### Metin Bölümü
##############################

Neden her rekatta iki defa secde ederiz?

Tarih: 28.10.2025 - 11:25 | Güncelleme:

Cevap

Değerli kardeşimiz,

Namazda her rekâtta iki defa secde ederiz.

Secde, ibadetin zirvesidir.

Kulun Rabbine en yakın olduğu hâl, alnını yere koyduğu andır.

Nitekim Resulullah (asm) şöyle buyurmuştur:

“Kulun Rabbine en yakın olduğu an, secdedeki halidir.” (Müslim, Salât, 215)

Elbette bunu Allah emrettiği için yaparız.

Bununla beraber, namazda her rekâtta iki defa secde etmemizin de, Kuran’ın işaret ettiği ve Resulullah’ın uygulamasıyla sabit olan birçok hikmeti vardır.

Allah’ın “Hakîm” (her işinde hikmetli olan) isminin bir tecellisi olarak, her emrinin ardında sayısız anlam gizlidir.

Bu hikmetlerden başlıcaları şöyledir:

1. Ruh ve bedenin birlikte kulluğunu ifade eder.

Namazda söylenen sözlerle yapılan fiiller arasında ilâhî bir denge vardır.

Secdede “Sübhâne Rabbiye’l-A‘lâ” diyerek, bizi yaratan ve yaşatan Rabbimizin yüceliğini tespih ederiz.

İnsan iki yönlü bir varlıktır: ruh ve beden.

Bu sebeple ilk secde, ruhun teslimiyetini; ikinci secde ise, bedenin Allah’a kulluğunu temsil eder.

Yani kul, iki secdeyle hem kalbiyle hem bedeniyle “Ben senin kulunum ya Rabbi” der.

2. Zikrin kalpte kökleşmesi için tekrar gerekir.

##############################

### Ham Veri
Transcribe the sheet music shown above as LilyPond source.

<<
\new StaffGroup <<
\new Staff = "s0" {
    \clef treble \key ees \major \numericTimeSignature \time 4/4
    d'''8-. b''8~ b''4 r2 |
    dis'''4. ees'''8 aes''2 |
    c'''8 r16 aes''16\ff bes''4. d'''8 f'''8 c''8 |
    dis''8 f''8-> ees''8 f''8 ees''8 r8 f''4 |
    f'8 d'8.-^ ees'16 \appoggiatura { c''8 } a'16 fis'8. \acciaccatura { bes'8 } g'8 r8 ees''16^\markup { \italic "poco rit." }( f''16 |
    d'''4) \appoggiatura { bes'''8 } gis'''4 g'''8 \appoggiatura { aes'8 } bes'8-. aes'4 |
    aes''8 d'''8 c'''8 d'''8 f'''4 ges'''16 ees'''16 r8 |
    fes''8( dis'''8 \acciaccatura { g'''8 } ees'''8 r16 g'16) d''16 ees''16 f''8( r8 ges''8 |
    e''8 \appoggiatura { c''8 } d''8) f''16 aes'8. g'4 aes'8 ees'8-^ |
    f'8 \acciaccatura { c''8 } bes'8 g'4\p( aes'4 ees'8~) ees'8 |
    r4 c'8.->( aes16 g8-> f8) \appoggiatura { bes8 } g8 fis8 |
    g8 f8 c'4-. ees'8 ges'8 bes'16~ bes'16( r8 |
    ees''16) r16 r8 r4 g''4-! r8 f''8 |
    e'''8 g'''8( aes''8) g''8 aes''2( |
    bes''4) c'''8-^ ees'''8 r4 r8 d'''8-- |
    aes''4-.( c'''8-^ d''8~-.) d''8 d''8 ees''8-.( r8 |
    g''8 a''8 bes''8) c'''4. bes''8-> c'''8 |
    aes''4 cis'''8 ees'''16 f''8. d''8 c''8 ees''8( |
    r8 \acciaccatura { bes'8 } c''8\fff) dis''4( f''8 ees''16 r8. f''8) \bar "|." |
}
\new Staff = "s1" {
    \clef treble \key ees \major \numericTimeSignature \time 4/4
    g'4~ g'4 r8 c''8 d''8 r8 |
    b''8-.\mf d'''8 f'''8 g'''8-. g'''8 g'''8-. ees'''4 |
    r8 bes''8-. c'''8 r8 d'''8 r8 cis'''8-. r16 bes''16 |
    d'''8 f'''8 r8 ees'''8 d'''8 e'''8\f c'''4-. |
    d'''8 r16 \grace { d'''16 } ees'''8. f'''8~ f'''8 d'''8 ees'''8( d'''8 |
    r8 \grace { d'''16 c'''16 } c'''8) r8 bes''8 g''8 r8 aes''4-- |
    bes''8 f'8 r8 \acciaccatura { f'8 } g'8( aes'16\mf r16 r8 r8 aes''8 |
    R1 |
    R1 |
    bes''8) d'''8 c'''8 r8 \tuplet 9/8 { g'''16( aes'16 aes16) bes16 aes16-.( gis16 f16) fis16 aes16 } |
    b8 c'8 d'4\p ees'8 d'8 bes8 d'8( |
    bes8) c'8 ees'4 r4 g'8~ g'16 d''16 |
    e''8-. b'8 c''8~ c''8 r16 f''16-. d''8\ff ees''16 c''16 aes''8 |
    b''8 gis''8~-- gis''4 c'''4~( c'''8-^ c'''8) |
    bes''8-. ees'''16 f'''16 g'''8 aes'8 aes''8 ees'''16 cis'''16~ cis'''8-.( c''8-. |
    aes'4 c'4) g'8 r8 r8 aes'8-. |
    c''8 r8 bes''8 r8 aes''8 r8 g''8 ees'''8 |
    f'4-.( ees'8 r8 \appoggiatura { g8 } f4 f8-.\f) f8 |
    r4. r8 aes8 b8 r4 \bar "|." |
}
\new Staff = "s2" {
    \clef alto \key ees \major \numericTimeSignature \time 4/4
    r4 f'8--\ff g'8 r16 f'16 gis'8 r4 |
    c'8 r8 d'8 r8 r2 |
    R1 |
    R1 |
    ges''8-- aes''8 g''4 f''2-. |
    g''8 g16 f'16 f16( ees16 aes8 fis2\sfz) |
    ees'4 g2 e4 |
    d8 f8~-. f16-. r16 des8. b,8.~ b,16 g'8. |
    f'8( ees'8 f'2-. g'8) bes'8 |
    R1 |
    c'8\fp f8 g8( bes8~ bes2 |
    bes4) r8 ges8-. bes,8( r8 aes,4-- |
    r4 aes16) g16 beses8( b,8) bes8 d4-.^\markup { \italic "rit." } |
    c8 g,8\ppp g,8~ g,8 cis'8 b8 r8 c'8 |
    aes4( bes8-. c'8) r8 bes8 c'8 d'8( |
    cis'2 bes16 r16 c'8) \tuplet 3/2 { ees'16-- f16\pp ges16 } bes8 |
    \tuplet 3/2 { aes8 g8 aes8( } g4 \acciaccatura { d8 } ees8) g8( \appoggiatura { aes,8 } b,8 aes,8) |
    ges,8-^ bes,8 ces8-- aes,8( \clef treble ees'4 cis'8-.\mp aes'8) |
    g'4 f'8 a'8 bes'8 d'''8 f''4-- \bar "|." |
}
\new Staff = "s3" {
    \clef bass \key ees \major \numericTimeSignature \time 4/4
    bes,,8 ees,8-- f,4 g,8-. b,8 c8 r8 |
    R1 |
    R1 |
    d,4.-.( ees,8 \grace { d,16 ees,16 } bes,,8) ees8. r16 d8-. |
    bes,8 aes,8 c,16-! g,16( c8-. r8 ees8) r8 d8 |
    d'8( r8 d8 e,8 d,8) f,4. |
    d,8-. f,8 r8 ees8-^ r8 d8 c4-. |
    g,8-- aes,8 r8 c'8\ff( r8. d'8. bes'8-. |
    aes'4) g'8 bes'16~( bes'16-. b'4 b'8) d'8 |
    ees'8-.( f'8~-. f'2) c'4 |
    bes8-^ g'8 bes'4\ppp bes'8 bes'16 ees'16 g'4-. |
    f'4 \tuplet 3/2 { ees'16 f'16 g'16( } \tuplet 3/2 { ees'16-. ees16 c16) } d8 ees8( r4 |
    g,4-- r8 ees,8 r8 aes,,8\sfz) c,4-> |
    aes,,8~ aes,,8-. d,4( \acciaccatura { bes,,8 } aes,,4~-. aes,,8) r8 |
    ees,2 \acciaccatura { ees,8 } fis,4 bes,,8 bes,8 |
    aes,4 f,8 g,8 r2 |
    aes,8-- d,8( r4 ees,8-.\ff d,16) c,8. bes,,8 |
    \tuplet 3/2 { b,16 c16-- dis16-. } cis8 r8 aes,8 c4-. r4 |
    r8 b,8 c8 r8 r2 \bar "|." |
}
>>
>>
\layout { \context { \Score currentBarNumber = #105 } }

##############################

### Yapılacak İş
Secde hakkındaki metinde "Secde, ibadetin zirvesidir." ile "(Müslim, Salât, 215)" arasındaki kısmı, bu ifadeler de dâhil olmak üzere, hiç değiştirmeden yeniden yazın. Girdilerin bu işle hiçbir ilgisi yoktur.

### Görev Sonucu
Secde, ibadetin zirvesidir.

Kulun Rabbine en yakın olduğu hâl, alnını yere koyduğu andır.

Nitekim Resulullah (asm) şöyle buyurmuştur:

“Kulun Rabbine en yakın olduğu an, secdedeki halidir.” (Müslim, Salât, 215)